[Data extracted from a collection]
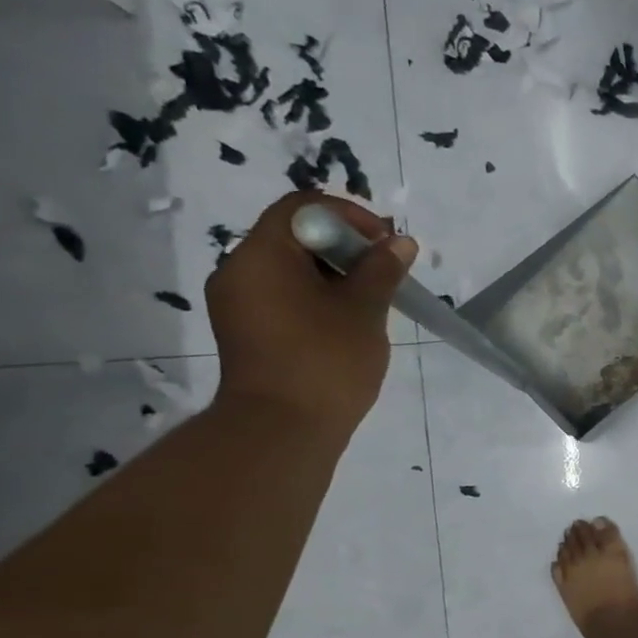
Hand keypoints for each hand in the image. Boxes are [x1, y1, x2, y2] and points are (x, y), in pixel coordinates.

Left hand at [206, 191, 416, 433]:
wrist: (282, 430)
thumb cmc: (325, 361)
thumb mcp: (364, 310)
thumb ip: (382, 269)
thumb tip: (400, 242)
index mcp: (262, 254)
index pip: (303, 207)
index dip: (349, 216)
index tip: (385, 242)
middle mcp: (239, 270)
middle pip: (294, 236)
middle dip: (345, 247)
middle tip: (385, 272)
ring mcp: (238, 303)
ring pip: (290, 269)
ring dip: (333, 275)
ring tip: (371, 301)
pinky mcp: (246, 331)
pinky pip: (282, 296)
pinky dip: (316, 298)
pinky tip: (346, 324)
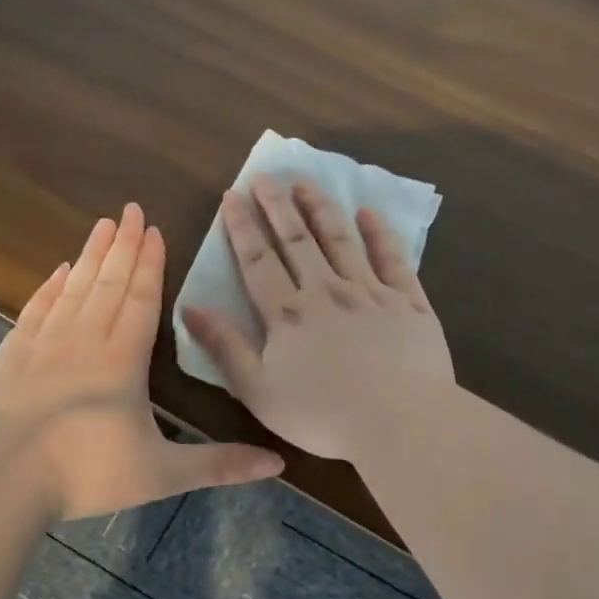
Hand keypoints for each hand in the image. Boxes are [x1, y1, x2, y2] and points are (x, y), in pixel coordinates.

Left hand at [0, 203, 282, 520]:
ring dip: (90, 256)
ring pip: (73, 289)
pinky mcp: (9, 358)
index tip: (153, 229)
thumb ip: (219, 464)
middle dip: (123, 245)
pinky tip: (58, 272)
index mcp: (123, 360)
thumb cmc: (86, 473)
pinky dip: (49, 288)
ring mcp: (42, 346)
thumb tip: (278, 463)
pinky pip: (35, 310)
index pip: (141, 299)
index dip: (150, 264)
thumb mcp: (162, 473)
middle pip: (108, 283)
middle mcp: (84, 341)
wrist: (0, 481)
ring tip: (101, 225)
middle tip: (130, 209)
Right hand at [182, 177, 454, 461]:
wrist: (400, 422)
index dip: (243, 227)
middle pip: (297, 240)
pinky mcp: (408, 301)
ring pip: (340, 239)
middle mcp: (326, 291)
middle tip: (265, 176)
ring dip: (320, 208)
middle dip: (278, 206)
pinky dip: (379, 234)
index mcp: (288, 314)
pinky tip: (368, 213)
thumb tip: (190, 308)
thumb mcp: (259, 390)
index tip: (232, 196)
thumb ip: (226, 347)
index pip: (258, 261)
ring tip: (306, 182)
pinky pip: (392, 259)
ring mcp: (370, 292)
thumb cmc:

What to do -
Each line above must be set down exactly, though no picture should be carried over.

Task result -
Hand keypoints for each hand in the image. Boxes are [x1, y1, x2, y2] and points are (x, y), in pixel coordinates.

Left hand at [206, 191, 416, 433]:
wrist: (282, 430)
thumb cmc: (325, 361)
thumb mcp: (364, 310)
thumb ip: (382, 269)
thumb tip: (400, 242)
index mcp: (262, 254)
index pip: (303, 207)
index dip: (349, 216)
index tip: (385, 242)
middle mcp: (239, 270)
middle pip: (294, 236)
middle dip: (345, 247)
middle tip: (385, 272)
ring mcp: (238, 303)
ring pip: (290, 269)
ring dip: (333, 275)
ring tip: (371, 301)
pinky mcp: (246, 331)
pinky pip: (282, 296)
pinky dip: (316, 298)
pinky tip: (346, 324)
Hand keypoints for each hand in the image. Boxes are [x1, y1, x2, y2] and points are (x, y), in pixel coordinates.

Left hand at [0, 203, 282, 520]:
ring dip: (90, 256)
ring pip: (73, 289)
pinky mcp: (9, 358)
index tip: (153, 229)
thumb ip: (219, 464)
middle dip: (123, 245)
pinky tip: (58, 272)
index mcp: (123, 360)
thumb cmc: (86, 473)
pinky dip: (49, 288)
ring mcp: (42, 346)
thumb tip: (278, 463)
pinky pip: (35, 310)
index pip: (141, 299)
index dip: (150, 264)
thumb mcp: (162, 473)
middle pip: (108, 283)
middle mcp: (84, 341)
wrist: (0, 481)
ring tip: (101, 225)
middle tip: (130, 209)
Right hand at [182, 177, 454, 461]:
wrist: (400, 422)
index dip: (243, 227)
middle pip: (297, 240)
pinky mcp: (408, 301)
ring pip: (340, 239)
middle mcp: (326, 291)
middle tip: (265, 176)
ring dip: (320, 208)
middle dip: (278, 206)
pinky dip: (379, 234)
index mcp: (288, 314)
pinky tip: (368, 213)
thumb tip: (190, 308)
thumb mcp: (259, 390)
index tip: (232, 196)
thumb ip: (226, 347)
index pip: (258, 261)
ring tip: (306, 182)
pinky pip: (392, 259)
ring mcp: (370, 292)
thumb cmc:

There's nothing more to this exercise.